Yeah, I like some, like Poperings, De Ranke XX, The Bruery Mischief. Others -- like Green Flash Le Freak, Gouden Carolus Hopsinjoor, and the one-shot (thank you!) Duvel Tripel Hop -- really verge into that Frankenstein's monster territory for me. I understand that this is how we progress, that the good succeed and the bad simply suck, and that every beer is not meant for me, but...
The aspect that most bothers me, about BIPA and other herd beers, is just that: the herd. Someone does a new beer, a really new thing -- Vinnie Cilurzo does Blind Pig, for instance. A couple other brewers taste it -- at the brewery, at GABF -- get inspired, and they try it. Then one of them breaks big -- it happens faster these days, thanks to the beerwebs and the competitive "yeah, I've had that...a YEAR ago!" nature they've fostered -- and literally a hundred brewers make them, not so much inspired by the art as by the buck. I'm all for the buck, it keeps craft beer alive, but guys...have your own idea.
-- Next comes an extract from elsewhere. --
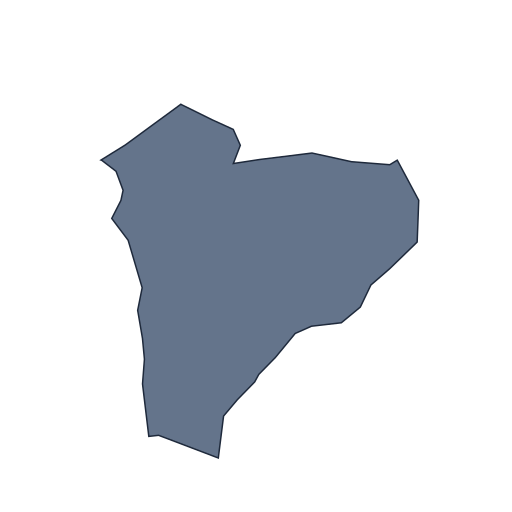 SVG path tracing the border of Berane, rotated 156°
{"feature_id": "MNE-1509", "entity_name": "Berane", "entity_type": "Municipality", "adm_level": 1, "iso_a3": "MNE", "parent_name": "Montenegro", "parent_adm1": "", "projection": "albers", "projection_center": [19.918, 42.855], "detail": "fine", "context": "isolated", "style": "filled", "palette": "slate", "viewbox_px": 512, "rotation_deg": 156, "n_neighbors": 0, "source": "natural_earth", "source_scale": "10m", "svg_char_len": 705}
<svg xmlns="http://www.w3.org/2000/svg" viewBox="0 0 512 512"><g transform="rotate(156 256 256)"><path d="M372.5,349.0L356.8,361.7L350.7,370.1L349.4,390.3L357.9,406.0L358.6,406.7L330.2,410.6L262.9,425.2L262.7,424.8L240.6,398.2L225.3,380.9L225.3,363.5L239.1,349.7L213.5,342.7L163.0,327.3L130.4,303.3L96.7,285.0L88.0,286.1L87.8,283.8L84.7,240.7L90.6,228.6L103.1,203.2L105.5,202.3L139.1,190.0L162.8,182.8L181.5,166.9L205.2,160.3L233.9,169.3L251.7,169.3L279.6,155.4L301.6,146.7L308.4,141.5L331.5,132.3L350.7,123.0L372.6,86.8L417.9,131.8L427.3,134.8L411.7,185.3L399.9,207.1L393.2,227.0L386.2,254.5L372.9,273.3L366.4,322.4L372.4,348.5L372.5,349.0Z" fill="#64748b" stroke="#1e293b" stroke-width="1.5"/></g></svg>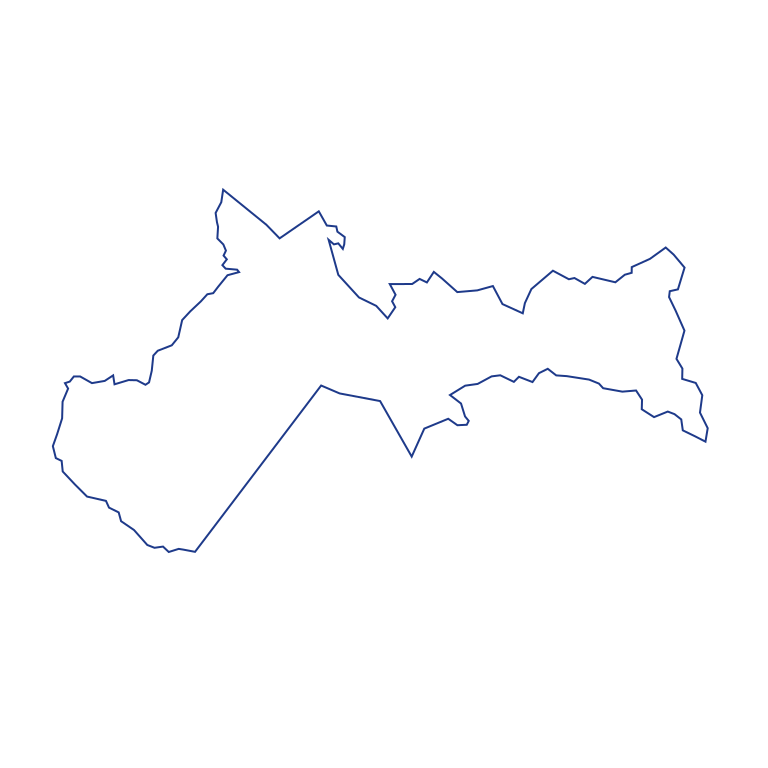 outline of Karauzyak, Karakalpakstan, Uzbekistan, rotated 94°
{"feature_id": "79887680B51354655878923", "entity_name": "Karauzyak", "entity_type": "district", "adm_level": 2, "iso_a3": "UZB", "parent_name": "Uzbekistan", "parent_adm1": "Karakalpakstan", "projection": "equal_earth", "projection_center": [60.083, 42.694], "detail": "fine", "context": "isolated", "style": "outline", "palette": "blue", "viewbox_px": 768, "rotation_deg": 94, "n_neighbors": 0, "source": "geoboundaries", "source_scale": "gbopen_adm2", "svg_char_len": 2018}
<svg xmlns="http://www.w3.org/2000/svg" viewBox="0 0 768 768"><g transform="rotate(94 384 384)"><path d="M419.1,59.3L405.5,58.0L390.5,66.8L373.0,65.7L361.2,73.1L358.1,86.9L347.8,87.4L338.5,94.0L324.2,91.0L309.8,88.0L290.5,98.2L277.4,105.7L271.5,105.4L269.1,97.4L246.9,92.3L234.7,104.1L228.2,112.5L240.6,127.4L250.1,145.0L255.8,144.7L258.2,151.4L266.4,160.3L262.6,183.5L270.1,190.6L265.0,201.4L266.6,206.9L259.2,223.4L279.0,243.6L293.5,249.1L303.8,250.5L296.0,271.4L278.7,282.2L284.1,297.5L287.2,317.3L274.6,333.6L268.7,342.1L279.7,348.3L276.7,355.8L282.3,362.9L283.9,385.2L294.2,378.7L300.9,381.7L306.6,378.1L318.3,384.9L306.6,397.2L299.4,415.0L278.3,437.2L244.0,449.3L248.2,443.7L246.9,439.4L252.1,434.5L247.4,433.4L240.2,433.4L235.3,441.1L230.2,442.6L229.9,452.1L216.3,461.1L246.0,498.3L233.4,512.4L201.4,558.0L214.0,559.0L225.1,563.9L234.3,561.9L238.7,560.5L250.4,560.4L256.0,554.0L262.0,551.0L267.1,553.0L270.6,549.5L276.7,553.5L280.0,550.0L280.2,538.5L282.5,536.4L286.4,547.7L298.5,556.2L305.3,560.7L306.8,566.5L314.4,572.5L325.0,582.3L334.3,589.8L351.8,592.5L360.2,598.4L366.6,612.0L371.7,616.1L387.0,616.6L398.8,618.5L401.4,621.9L397.5,630.8L397.9,639.1L403.1,652.8L394.3,654.8L400.4,662.8L403.5,675.4L397.7,687.6L398.1,693.9L403.5,697.6L405.4,702.3L410.6,698.8L424.1,703.4L440.7,702.7L456.9,706.6L469.1,710.0L480.8,706.2L483.2,700.2L493.7,698.4L505.7,685.4L517.0,672.4L520.0,653.2L526.5,649.7L530.6,639.7L539.2,636.7L547.1,623.2L561.1,608.9L563.4,601.5L561.6,593.1L566.6,587.0L562.8,577.3L563.2,572.7L564.6,560.8L389.9,446.6L396.5,427.6L401.3,386.7L454.5,351.3L425.7,340.7L414.2,317.5L420.0,307.9L418.9,298.6L414.9,296.9L410.7,300.9L398.1,305.8L390.4,317.4L380.0,302.9L377.4,290.6L368.9,277.2L367.2,268.6L372.8,254.6L367.4,249.9L371.7,236.0L362.4,230.2L357.4,221.7L363.4,212.8L363.4,202.2L365.3,179.7L368.6,169.6L372.9,165.1L375.0,145.7L372.9,132.1L381.6,125.5L391.2,125.1L398.2,112.3L391.7,99.0L393.8,92.1L398.6,85.0L409.4,82.7L414.5,70.0L419.1,59.3Z" fill="none" stroke="#1e3a8a" stroke-width="2"/></g></svg>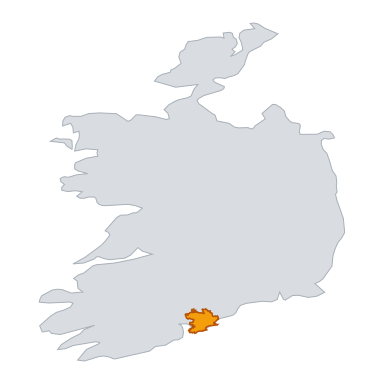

It may or may not get you the attention. But you can't do this kind of thing, and still complain about Blue Moon and Shocktop, 'kay?
Example: Weyerbacher. I've been a fan from Day One, largely because of two things. First, Dan Weirback's a scrapper; he's hung in there when other people would have quit, and he keeps trying things. Second, he's been -- except for some exceptions -- a contrarian. When everyone else was making wheaty fruities, he made a beautiful raz imperial stout; when everyone else made sweet tripels, his was dry and spicy. The exception? Dan did some following in the years around 2000. It got a little boring. Then he found his way again (with the help of an excellent brewhouse crew, led by Chris Wilson; kind of like what's happening at Flying Fish with Casey Hughes), and Weyerbacher is not a follower any more. And we are the richer for it.
It's not really BIPA I'm tired of. I'm tired of seeing so many new ones. Either innovate, truly and wildly and brilliantly, or give me something beautiful and solid, like the gorgeously classic Saison Vautour from McKenzie Brewhouse, or the unimpeachable quality of Troegenator, or the simple lines of Geary's London Porter. Stop chasing flags (a little Dante reference for you there). Make beer. Find your heart first, and then follow it.